Led by their teachers, children in 24 Kansas elementary school students jumped, twirled, leapt and leap-frogged during classroom lessons. For example, when students solved for X in Algebra Aerobics, they answered in squats.

Those schools whose students exercised at least 75 minutes or more a week also showed less increase in Body Mass Index (BMI) over the three-year project than those children whose schools had 75 or fewer minutes a week of physical activity during class lessons. More children in PAAC shifted from being at risk or overweight downward to healthier BMIs. The children at PAAC schools also increased their daily physical activity outside of PAAC—even through the weekend—and appear to be continuing to do so.

However, the effect on academic scores is perhaps the most intriguing outcome of the study, say Donnelly and colleagues in Preventive Medicine, Volume 49, Issue 4, October 2009:

“Our results are from a longitudinal, randomized, controlled trial and compared [physical activity] PA (not fitness) to academic achievement. These important findings require confirmation as they may have a profound impact on school administrators and teachers and their perception of PA in the classroom. The positive influence of PAAC on academic achievement may influence whether such a program will be received favorably and supported school-wide given the current climate centered on academic performance generated by the No Child Left Behind Act of 2001.”

Obstacles to exercise are greater for people with disabilities

Kathrine Froelich-Grobe

Katherine Froelich-Grobe

More than half of all Americans are not active enough to get the health benefits of exercise and for people with disabilities, the rates of inactivity are significantly higher.
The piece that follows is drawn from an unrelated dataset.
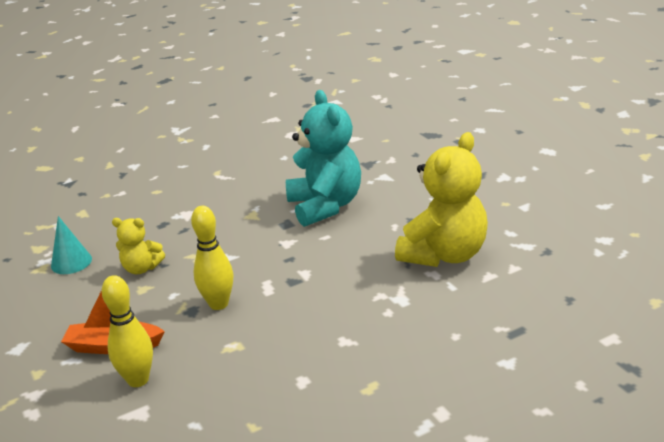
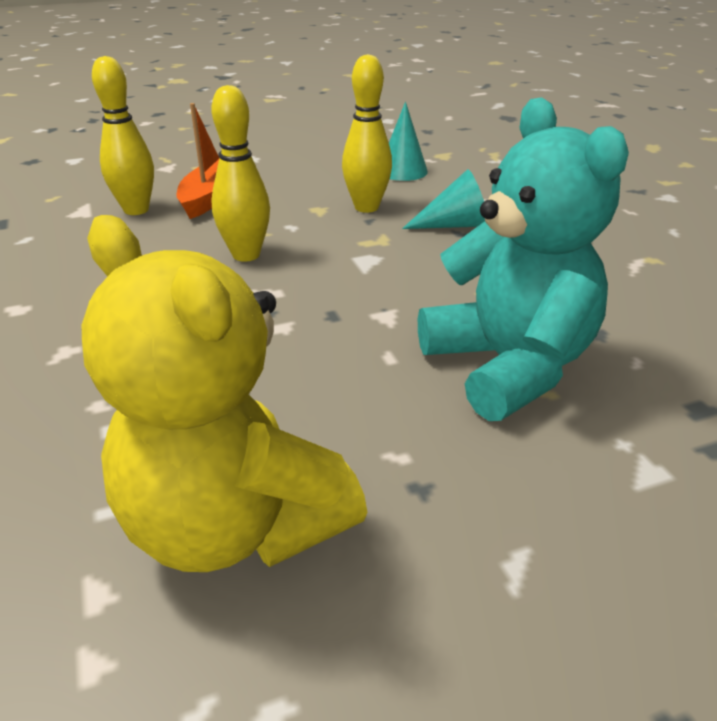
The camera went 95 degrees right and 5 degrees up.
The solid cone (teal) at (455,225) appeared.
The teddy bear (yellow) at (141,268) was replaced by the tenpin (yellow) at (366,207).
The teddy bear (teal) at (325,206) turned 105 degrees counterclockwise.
Katherine Froelich-Grobe, associate research professor of gerontology, is heading up an LSI project that is studying the effectiveness of two different types of behavioral interventions to encourage people with mobility impairments to adapt and maintain physical activity.
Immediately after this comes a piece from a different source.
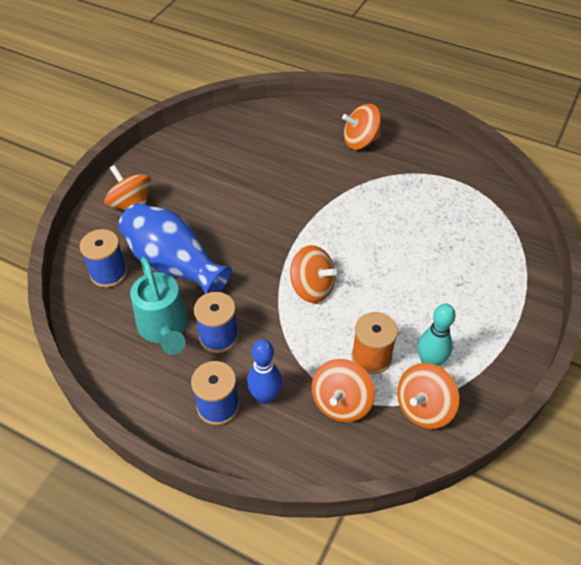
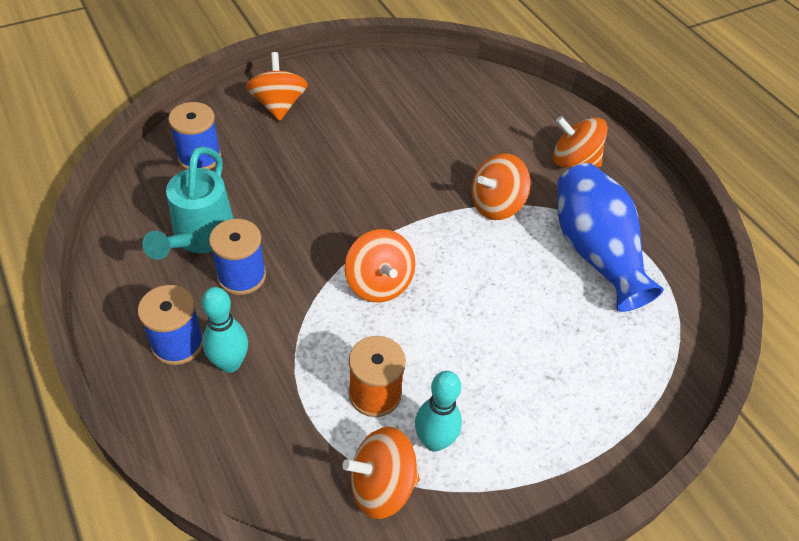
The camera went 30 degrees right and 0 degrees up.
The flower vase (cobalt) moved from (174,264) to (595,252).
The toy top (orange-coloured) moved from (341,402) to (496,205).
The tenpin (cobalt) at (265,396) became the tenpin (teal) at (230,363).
Funded by the National Institutes of Health, the project is showing that people in wheelchairs face the same obstacles to getting regular exercise that the general population does – lack of time, lack of motivation – but other barriers are disability-specific. Adaptive home exercise equipment is costly, physicians and other health care providers don't know what to recommend, and wheelchair users often lack social networks with other wheelchair users to learn what works and what doesn't.

The project hopes to recruit as many as 180 participants by the end of June 2010. So far Froelich-Grobe is encouraged. “Our program has stepped in to really provide information and support to promote the adoption of exercise,” she said. “The Surgeon General recommends 150 minutes of exercise a week. The good news is that our participants are adopting the exercise. What we're looking at in the future is how we can help people who have even more challenges and barriers, to help them make progress in their health behavior change.”